Yes, that would have to be fixed in postprocessing. It's not optimal, but would be better than not being able to train the model at all.

kdavis-mozilla commented 5 years ago

@nicolaspanel Wouldn't it be easier to try and use a better VAD? Maybe something like this?

nicolaspanel commented 5 years ago

@nicolaspanel Wouldn't it be easier to try and use a better VAD? Maybe something like this?

@kdavis-mozilla I am currently using webrtc-vad which have the advantage of being very fast with very few hyperparameters. Since DS does a pretty good job already I'm not sure including a new processing step will worth the cost. Furthermore, it is not clear how https://github.com/jtkim-kaist/VAD or alternatives will behave when people are laughing, sneezing, etc.

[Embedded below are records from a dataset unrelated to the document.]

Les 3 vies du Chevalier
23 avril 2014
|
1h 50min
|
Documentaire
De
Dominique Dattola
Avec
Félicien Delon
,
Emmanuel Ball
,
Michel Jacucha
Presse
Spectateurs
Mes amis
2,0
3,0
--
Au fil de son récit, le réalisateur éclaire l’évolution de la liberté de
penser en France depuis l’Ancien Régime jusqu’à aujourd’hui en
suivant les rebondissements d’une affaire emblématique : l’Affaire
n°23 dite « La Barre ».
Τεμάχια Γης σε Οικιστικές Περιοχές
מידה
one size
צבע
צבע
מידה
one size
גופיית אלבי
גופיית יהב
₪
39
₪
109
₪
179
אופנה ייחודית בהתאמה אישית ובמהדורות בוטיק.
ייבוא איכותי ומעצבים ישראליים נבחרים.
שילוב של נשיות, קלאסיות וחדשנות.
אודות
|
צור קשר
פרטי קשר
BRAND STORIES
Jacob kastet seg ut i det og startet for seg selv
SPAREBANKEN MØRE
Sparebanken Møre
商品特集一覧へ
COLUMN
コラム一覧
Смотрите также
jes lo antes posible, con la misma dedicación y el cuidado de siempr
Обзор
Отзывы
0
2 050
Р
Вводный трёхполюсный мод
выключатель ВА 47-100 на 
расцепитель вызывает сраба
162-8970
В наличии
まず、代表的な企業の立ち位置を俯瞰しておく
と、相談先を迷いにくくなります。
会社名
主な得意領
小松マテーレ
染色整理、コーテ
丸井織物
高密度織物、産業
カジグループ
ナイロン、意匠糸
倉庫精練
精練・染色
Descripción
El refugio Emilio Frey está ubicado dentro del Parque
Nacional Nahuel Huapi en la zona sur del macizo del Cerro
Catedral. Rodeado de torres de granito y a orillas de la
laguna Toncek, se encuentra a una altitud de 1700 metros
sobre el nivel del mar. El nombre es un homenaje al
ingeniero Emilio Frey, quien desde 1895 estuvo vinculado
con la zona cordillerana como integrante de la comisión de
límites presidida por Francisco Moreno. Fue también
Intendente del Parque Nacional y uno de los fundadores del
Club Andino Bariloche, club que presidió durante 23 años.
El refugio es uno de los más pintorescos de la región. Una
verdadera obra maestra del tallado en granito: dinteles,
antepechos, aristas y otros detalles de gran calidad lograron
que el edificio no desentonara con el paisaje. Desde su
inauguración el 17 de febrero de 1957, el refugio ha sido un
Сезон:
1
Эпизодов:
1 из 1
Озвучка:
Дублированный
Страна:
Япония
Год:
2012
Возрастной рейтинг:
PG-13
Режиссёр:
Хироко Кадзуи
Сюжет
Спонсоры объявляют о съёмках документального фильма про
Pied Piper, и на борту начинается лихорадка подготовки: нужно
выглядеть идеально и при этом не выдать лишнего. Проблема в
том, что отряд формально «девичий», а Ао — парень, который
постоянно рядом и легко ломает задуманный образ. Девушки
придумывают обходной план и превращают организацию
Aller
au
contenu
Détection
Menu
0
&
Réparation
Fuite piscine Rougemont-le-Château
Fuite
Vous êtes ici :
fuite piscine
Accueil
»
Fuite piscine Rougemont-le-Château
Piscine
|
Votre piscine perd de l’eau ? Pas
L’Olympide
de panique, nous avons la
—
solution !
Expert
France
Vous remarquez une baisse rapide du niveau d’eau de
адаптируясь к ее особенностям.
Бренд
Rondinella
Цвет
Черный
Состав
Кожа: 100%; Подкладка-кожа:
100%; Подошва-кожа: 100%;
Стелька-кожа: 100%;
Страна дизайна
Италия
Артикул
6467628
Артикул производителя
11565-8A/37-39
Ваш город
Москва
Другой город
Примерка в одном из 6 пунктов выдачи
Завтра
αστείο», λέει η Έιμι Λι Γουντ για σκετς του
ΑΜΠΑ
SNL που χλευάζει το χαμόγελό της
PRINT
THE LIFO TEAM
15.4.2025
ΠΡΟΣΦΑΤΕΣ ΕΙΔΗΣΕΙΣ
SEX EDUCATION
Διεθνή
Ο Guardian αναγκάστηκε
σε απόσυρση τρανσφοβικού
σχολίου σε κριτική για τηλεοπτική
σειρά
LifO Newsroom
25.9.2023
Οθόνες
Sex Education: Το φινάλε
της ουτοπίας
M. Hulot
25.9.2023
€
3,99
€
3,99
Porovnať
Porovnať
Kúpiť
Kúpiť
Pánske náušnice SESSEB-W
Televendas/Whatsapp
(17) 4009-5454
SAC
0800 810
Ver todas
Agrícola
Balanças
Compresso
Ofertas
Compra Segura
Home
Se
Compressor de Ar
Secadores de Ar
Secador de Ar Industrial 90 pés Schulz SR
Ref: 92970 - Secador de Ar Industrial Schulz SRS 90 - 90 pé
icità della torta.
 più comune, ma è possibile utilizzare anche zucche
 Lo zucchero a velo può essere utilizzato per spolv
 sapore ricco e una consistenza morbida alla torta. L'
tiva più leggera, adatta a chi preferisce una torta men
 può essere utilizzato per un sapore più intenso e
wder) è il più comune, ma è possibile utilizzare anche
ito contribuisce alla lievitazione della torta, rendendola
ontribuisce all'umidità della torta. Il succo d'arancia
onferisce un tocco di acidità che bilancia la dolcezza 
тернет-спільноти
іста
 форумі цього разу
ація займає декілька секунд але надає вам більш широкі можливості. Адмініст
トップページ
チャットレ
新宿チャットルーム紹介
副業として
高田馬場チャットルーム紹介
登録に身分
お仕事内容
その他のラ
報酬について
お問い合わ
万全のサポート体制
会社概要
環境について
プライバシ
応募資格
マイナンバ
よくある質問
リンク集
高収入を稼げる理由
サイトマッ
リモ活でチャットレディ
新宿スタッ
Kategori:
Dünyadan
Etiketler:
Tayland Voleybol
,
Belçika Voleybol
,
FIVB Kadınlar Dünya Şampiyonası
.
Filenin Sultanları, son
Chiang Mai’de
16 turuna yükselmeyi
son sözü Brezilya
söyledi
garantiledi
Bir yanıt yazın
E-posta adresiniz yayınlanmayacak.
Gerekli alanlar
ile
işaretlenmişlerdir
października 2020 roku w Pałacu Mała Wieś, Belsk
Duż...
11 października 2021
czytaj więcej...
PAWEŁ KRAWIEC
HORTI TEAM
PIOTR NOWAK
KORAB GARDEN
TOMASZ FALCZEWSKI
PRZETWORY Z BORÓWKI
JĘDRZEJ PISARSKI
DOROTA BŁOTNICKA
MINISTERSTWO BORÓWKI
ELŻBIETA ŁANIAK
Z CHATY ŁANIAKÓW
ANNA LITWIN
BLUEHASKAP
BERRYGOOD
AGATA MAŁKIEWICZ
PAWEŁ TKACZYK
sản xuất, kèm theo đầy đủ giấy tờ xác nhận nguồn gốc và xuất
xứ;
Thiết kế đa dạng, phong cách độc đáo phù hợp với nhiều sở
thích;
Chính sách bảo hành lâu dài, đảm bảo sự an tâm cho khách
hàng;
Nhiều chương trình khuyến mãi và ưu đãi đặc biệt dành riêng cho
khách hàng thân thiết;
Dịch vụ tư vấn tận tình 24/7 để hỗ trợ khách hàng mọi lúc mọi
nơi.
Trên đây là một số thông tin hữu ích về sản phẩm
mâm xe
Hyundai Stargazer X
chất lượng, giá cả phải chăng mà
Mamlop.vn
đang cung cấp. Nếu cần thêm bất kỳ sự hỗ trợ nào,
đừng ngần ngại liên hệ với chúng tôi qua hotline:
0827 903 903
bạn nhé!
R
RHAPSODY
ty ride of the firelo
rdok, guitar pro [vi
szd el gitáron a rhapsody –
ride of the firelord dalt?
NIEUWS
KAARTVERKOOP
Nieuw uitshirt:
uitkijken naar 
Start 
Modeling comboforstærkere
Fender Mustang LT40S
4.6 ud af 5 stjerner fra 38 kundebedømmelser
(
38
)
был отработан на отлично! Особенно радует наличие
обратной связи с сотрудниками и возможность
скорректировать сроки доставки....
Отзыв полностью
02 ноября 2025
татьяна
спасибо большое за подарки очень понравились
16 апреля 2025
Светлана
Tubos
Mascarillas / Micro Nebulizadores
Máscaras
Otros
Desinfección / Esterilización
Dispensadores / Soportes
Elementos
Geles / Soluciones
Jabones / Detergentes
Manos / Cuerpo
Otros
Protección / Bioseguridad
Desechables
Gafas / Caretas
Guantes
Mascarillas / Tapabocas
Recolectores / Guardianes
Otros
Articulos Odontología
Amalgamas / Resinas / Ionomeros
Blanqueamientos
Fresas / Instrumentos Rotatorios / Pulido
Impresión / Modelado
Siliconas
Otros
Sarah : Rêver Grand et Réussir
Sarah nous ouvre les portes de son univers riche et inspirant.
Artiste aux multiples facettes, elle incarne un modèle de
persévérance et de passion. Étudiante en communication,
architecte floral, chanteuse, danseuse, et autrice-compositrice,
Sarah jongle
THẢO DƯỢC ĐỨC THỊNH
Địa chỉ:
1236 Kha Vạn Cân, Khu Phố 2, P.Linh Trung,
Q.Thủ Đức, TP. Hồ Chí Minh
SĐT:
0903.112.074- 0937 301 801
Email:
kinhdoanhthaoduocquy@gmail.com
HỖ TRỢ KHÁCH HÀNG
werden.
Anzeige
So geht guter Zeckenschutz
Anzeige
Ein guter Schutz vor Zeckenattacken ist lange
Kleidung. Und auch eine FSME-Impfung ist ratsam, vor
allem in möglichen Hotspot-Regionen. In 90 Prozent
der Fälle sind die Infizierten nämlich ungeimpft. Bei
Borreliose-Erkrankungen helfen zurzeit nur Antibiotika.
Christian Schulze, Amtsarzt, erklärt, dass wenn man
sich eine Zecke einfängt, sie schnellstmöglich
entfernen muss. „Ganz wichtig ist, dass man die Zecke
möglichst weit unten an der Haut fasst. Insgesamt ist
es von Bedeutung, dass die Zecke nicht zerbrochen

@reuben I will investigate further to confirm it comes from https://www.tensorflow.org/api_docs/python/tf/nn/ctc_loss

nicolaspanel commented 5 years ago

@reuben @kdavis-mozilla after further investigations, and removing "noise" recordings, I was still facing the inf loss issue.

After a closer look, I noticed a single mislabeled recording which : 1) raised W tensorflow/core/util/ctc/ctc_loss_calculator.cc:144] No valid path found (see https://github.com/tensorflow/tensorflow/blob/r1.13/tensorflow/core/util/ctc/ctc_loss_calculator.cc#L144) 2) produced the inf loss

(probably the same issue as https://github.com/mozilla/DeepSpeech/issues/1910 BTW)

Since it is very frustrating to waste training/investigation hours for a single mislabeled recording, maybe It could be usefull to include a tf.where for replacing infs with zeros here:

total_loss = tf.nn.ctc_loss(labels=batch_y, inputs=logits, sequence_length=batch_seq_len)
# replace `inf` with 0
total_loss = tf.where(tf.is_inf(total_loss), tf.zeros_like(total_loss), total_loss)
...

What do you think ?

reuben commented 5 years ago

If anything, I think we should do the opposite of masking with zero: print an error with the incorrect transcript and stop the training immediately.

lock[bot] commented 5 years ago

This thread has been automatically locked since there has not been any recent activity after it was closed. Please open a new issue for related bugs.